Tempo de leitura: 5 minutos.

O delirium é uma síndrome clínica caracterizada por uma perturbação aguda na consciência e na cognição e que pode flutuar ao longo do dia. Sua etiologia pode ser multifatorial, incluindo a gravidade da doença, seu tratamento e o próprio ambiente de cuidados intensivos. Ocorre com frequência em adultos e sabe-se que está ligado a desfechos desfavoráveis, incluindo maior permanência na Unidade de Terapia Intensiva (UTI) e no hospital, maior mortalidade e evolução para prejuízos cognitivos em longo prazo em pacientes sobreviventes¹.

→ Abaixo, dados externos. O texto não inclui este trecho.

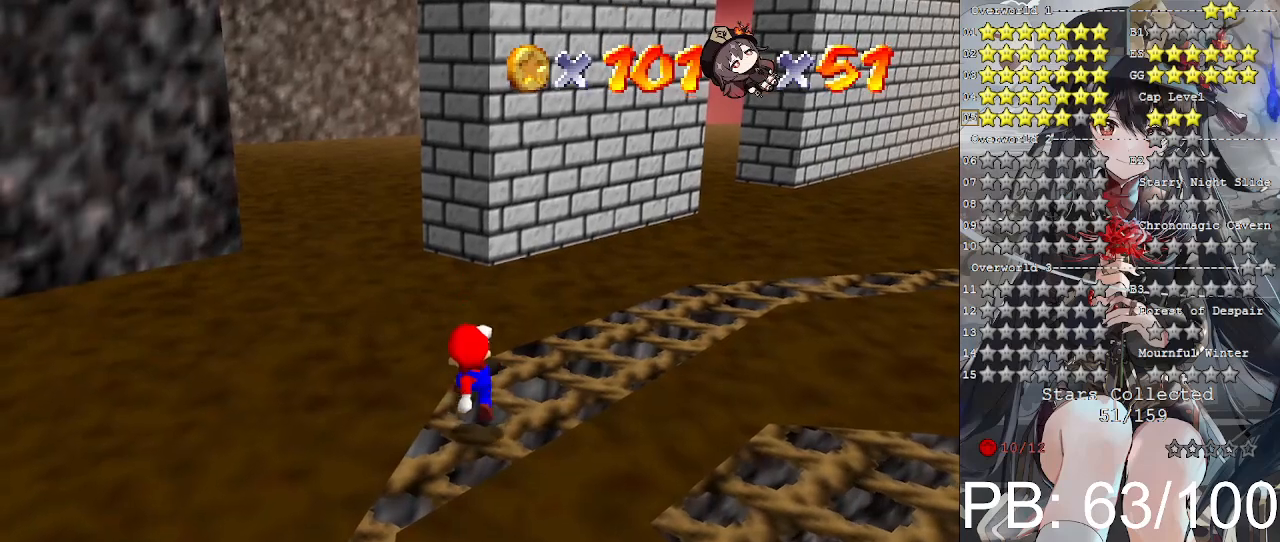
{"buttons": [], "left_stick": "center", "right_stick": "center", "events": [[67, "left_stick", "center"], [300, "left_stick", "up"], [400, "left_stick", "center"]]}
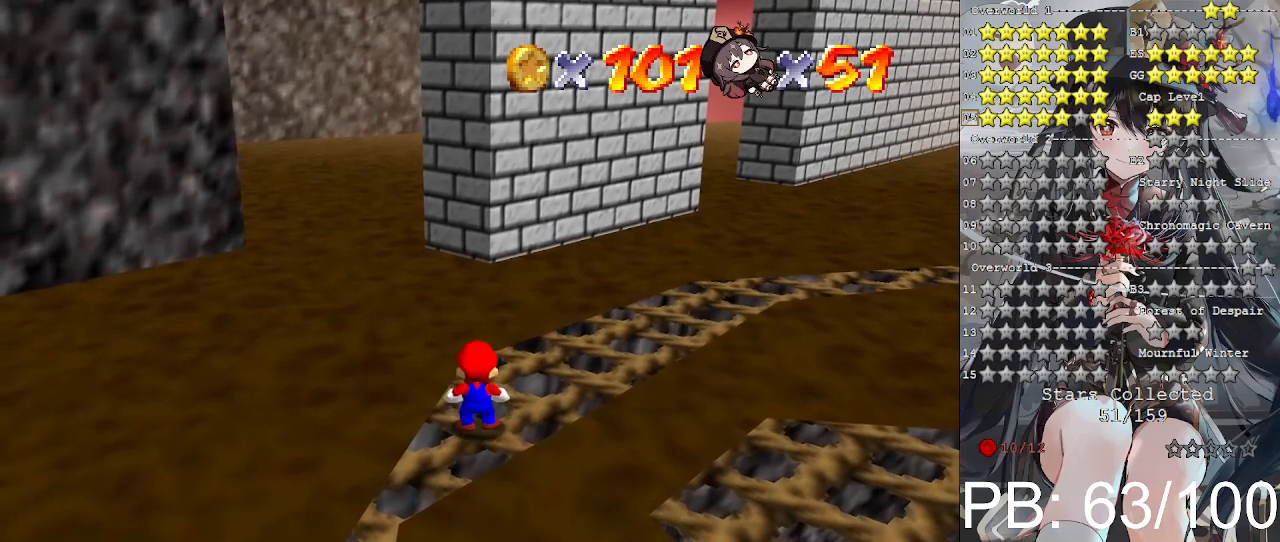
{"buttons": [], "left_stick": "center", "right_stick": "center", "events": [[333, "DPAD_LEFT", "down"], [400, "DPAD_LEFT", "up"]]}
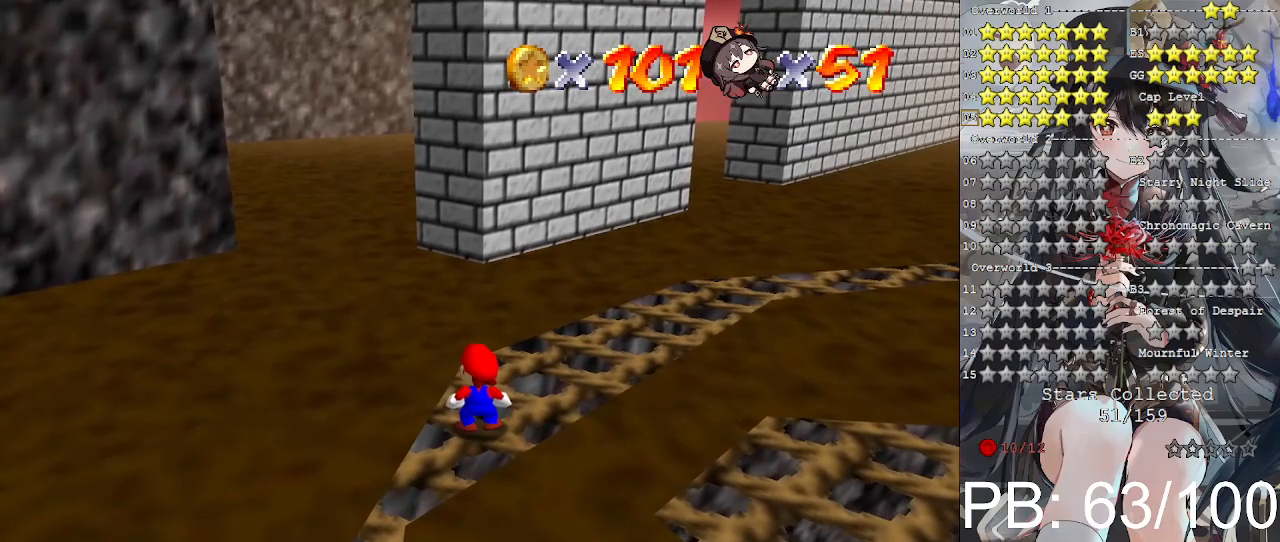
{"buttons": [], "left_stick": "center", "right_stick": "center", "events": [[233, "left_stick", "up"], [333, "left_stick", "center"]]}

“Mas, existe delirium em crianças?”

Sim! Em crianças com câncer, por exemplo, Traube e colaboradores encontraram uma incidência de 18,8%. Na UTI Pediátrica, a prevalência oscila entre 8,9 e 47%. As incidências encontradas em dois recentes estudos em pacientes pediátricos em pós-operatório de cirurgia cardíaca foi de 49 e 57%. Esses números variam de acordo com as características da unidade e com a ferramenta empregada para diagnóstico1,2,3,4.

“E como podemos diagnosticá-lo na UTI Pediátrica?”

Algumas ferramentas para diagnóstico de delirium em UTIP foram validadas e descritas na literatura. A decisão para o uso de cada uma delas varia de acordo com as circunstâncias e escolhas da equipe5.

A ferramenta Pediatric Anesthesia Emergence Delirium Scale (PAED) foi inicialmente desenvolvida para a avaliação de agitação no despertar em crianças em período pós-anestésico6. Mostrou-se válida e confiável para a avaliação de delirium em UTIP em pacientes de 1 a 17 anos, mas diagnostica apenas a forma hiperativa, menos encontrada em UTI7,8,9.

A ferramenta Pediatric Confusion Assessment Method for the Intensive Care Unit (pCAM-ICU), uma adaptação da ferramenta para diagnóstico de delirium em adultos em UTI, Confusion Assessment Method for the Intensive Care Unit (CAM-ICU), utiliza quatro características cardeais:

1 – início agudo ou flutuação do estado mental
2 – desatenção
3 – nível alterado de consciência
4 – pensamento desorganizado

Para que o paciente possa ser avaliado por essa ferramenta, deve apresentar nível de consciência adequado à elicitação de respostas, correspondente a um escore entre –3 a + 4 na Escala de Agitação Sedação de Richmond (Richmond Agitation Sedation Scale – RASS). Pacientes que apresentam RASS – 4 e –5 não podem ser avaliados, devendo ser abordados em outro momento. Para que o diagnóstico de delirium seja positivo usando o pCAM-ICU, o paciente deve apresentar obrigatoriamente as características 1 e 2, acrescidas da característica 3 ou da 4. O pCAM-ICU foi validado para ser empregado em crianças com idade igual ou superior a cinco anos submetidas ou não à ventilação mecânica, mas não pode ser aplicado em pacientes com atraso cognitivo10. Possui versão traduzida e adaptada para o português do Brasil por Molon e colaboradores (2018)11.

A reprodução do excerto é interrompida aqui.